═══ 资料

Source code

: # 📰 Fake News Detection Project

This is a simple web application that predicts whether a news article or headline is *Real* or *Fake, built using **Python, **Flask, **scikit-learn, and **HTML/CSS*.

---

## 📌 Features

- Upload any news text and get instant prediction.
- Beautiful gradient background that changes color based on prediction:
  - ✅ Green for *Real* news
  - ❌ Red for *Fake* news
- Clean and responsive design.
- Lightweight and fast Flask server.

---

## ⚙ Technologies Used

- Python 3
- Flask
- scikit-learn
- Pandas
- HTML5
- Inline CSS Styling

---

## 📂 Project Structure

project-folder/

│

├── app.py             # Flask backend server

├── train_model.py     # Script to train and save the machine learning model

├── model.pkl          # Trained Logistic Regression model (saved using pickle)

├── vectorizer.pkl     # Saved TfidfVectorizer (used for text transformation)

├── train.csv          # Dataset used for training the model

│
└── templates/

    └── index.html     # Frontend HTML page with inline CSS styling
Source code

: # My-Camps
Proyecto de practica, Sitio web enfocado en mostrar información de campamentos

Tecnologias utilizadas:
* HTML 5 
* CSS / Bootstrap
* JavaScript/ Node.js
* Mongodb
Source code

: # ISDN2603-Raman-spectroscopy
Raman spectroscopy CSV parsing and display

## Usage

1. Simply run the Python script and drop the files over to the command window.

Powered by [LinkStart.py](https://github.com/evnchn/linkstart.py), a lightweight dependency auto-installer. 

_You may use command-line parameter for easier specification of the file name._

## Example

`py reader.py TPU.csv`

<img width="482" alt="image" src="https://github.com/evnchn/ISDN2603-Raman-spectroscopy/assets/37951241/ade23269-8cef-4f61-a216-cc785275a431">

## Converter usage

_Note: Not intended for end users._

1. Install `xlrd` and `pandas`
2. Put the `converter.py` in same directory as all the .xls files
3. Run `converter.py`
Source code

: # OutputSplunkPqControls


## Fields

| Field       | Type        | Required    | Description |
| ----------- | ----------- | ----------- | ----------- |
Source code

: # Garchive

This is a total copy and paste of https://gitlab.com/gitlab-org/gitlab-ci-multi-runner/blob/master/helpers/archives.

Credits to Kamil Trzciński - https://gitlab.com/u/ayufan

══════

工作指令 -
请原样给出记录中的这几行：从含有“project-folder/”的那一行开始，一直到含有“(saved using pickle)”的那一行，首尾两行都包括在内。

任务结果 -
project-folder/

│

├── app.py             # Flask backend server

├── train_model.py     # Script to train and save the machine learning model

├── model.pkl          # Trained Logistic Regression model (saved using pickle)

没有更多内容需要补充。